Beantwoording vragen Van Gennip over de zorgvuldigheid rondom de artikel 100-procedure inzake een mogelijke bijdrage van Nederland aan een militaire missie in Tsjaad
Graag bieden wij u hierbij, mede namens de minister voor Ontwikkelingssamenwerking, de antwoorden aan op de schriftelijke vragen gesteld door het lid Van Gennip over de zorgvuldigheid rondom de artikel 100-procedure inzake een mogelijke bijdrage van Nederland aan een militaire missie in Tsjaad. Deze vragen werden ingezonden op 28 februari 2008 met kenmerk 2070812930.
De ministerDe minister
van Buitenlandse Zaken,van Defensie,
drs. M.J.M. VerhagenE. van Middelkoop
Antwoorden van de heer Verhagen, minister van Buitenlandse Zaken, en de heer Van Middelkoop, minister van Defensie, mede namens de heer Koenders, minister voor Ontwikkelingssamenwerking, op vragen van het lid Van Gennip (CDA) over de zorgvuldigheid rondom de artikel 100-procedure inzake een mogelijke bijdrage van Nederland aan een militaire missie in Tsjaad.
Vraag 1
Kent u het bericht ‘Kabinet overweegt zestig mariniers voor Tsjaad? 1)
Antwoord
Ja.
Vraag 2
Deelt u de mening dat dergelijke berichtgeving de zorgvuldigheid, die verwacht dient te worden van zowel kabinet als de Tweede Kamer, omtrent een Artikel 100 procedure doorkruist? Zo ja, wat gaat u hieraan doen? Zo neen, waarom niet?
Antwoord
Ja. Het is niet goed dat informatie over mogelijke missies in de media terechtkomt voordat de regering een beslissing heeft genomen en de Kamer hiervan op de hoogte is gesteld.

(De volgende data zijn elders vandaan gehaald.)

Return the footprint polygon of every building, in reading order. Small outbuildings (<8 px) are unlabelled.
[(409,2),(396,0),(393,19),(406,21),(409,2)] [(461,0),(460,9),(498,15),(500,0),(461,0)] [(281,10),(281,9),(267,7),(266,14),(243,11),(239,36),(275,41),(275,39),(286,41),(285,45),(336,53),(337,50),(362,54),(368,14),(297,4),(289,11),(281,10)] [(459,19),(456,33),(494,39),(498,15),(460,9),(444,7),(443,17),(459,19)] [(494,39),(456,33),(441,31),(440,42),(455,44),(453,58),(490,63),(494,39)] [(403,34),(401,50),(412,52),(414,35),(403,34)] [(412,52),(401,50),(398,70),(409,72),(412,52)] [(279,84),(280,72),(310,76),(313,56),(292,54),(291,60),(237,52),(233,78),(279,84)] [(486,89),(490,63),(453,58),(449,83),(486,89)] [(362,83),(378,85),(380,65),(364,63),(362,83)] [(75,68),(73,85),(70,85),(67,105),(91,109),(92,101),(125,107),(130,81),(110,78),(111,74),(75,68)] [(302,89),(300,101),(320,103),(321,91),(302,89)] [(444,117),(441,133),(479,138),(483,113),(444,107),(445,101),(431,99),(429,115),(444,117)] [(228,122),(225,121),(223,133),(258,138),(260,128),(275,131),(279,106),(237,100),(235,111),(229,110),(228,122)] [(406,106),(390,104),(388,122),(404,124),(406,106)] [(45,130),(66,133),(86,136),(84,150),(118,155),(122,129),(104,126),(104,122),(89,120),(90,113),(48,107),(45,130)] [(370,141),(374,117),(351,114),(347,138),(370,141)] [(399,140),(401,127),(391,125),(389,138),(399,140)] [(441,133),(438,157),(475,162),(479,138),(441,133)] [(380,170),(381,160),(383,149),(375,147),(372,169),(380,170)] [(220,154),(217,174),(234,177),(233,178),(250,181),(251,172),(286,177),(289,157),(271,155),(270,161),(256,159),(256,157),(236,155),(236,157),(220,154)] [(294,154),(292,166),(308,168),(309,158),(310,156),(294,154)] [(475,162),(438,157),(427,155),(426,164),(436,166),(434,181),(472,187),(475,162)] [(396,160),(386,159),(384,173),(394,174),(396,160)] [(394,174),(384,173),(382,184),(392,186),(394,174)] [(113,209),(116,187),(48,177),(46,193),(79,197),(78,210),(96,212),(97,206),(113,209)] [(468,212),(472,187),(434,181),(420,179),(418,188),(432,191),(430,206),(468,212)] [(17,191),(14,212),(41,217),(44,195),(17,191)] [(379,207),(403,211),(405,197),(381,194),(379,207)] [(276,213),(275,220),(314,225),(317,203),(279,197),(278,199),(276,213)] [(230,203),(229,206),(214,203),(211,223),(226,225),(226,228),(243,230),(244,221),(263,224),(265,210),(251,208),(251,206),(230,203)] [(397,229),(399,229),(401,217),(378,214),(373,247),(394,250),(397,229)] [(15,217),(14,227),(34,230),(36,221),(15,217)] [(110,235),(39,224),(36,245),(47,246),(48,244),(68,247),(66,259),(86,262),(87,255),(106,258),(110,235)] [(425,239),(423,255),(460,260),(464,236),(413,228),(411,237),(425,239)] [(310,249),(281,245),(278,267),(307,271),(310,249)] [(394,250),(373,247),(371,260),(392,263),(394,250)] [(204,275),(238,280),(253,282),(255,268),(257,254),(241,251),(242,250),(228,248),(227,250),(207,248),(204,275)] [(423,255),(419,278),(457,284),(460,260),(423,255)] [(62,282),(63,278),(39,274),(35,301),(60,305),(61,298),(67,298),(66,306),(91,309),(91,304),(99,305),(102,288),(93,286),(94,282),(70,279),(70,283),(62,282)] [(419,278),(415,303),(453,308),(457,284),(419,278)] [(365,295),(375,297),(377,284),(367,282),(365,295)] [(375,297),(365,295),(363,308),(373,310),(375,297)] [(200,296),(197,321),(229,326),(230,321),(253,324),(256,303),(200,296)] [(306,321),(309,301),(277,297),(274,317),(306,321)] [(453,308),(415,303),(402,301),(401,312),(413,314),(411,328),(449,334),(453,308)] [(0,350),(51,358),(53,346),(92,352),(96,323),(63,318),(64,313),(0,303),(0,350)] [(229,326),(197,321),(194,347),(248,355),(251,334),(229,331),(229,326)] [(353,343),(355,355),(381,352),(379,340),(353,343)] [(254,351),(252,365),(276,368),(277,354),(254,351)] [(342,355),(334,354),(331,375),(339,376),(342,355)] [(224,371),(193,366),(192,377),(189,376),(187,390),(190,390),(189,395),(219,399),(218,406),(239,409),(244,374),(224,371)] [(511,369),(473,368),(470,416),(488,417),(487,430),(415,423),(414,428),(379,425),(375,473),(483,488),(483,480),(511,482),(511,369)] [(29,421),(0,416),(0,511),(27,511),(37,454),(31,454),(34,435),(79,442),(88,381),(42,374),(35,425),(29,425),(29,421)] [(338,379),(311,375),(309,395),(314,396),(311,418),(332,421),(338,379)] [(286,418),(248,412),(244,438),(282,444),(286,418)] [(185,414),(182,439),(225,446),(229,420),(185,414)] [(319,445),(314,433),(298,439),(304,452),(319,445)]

Wij zullen, indien blijkt dat deze informatie door medewerkers van onze ministeries is verstrekt, passende maatregelen treffen.
Vraag 3
Heeft u het verzoek van de vaste commissie voor Buitenlandse Zaken ontvangen en in behandeling genomen om een planning van de besluitvorming van de lopende Artikel 100 procedures (UNAMID en Tsjaad) te verkrijgen? 2) Bent u bereid aan dit verzoek te voldoen vóór 28 februari 2008 12:00 uur?
Antwoord
Ja. De artikel-100 brief over de Nederlandse bijdrage aan EUFOR Tchad/RCA is op 29 februari jl. aan de Eerste en Tweede Kamer verzonden (kenmerk DVB/CV-076/08). Over UNAMID kunnen wij u echter nog geen nadere informatie geven. Het onderzoek naar de mogelijkheid en wenselijkheid van een ondersteunende bijdrage aan UNAMID is nog in volle gang.
Vraag 4
Neemt u in de overwegingen voor een eventuele deelname de volgende reeds geuite kritieke overwegingen mee; de capaciteiten van de krijgsmacht in relatie tot de reeds vastgestelde prioriteiten met name in Uruzgan, en de opportuniteit en neutraliteit van een eventuele missie in Tsjaad?
Antwoord
Ja. In het onderzoek worden alle relevante ontwikkelingen meegenomen.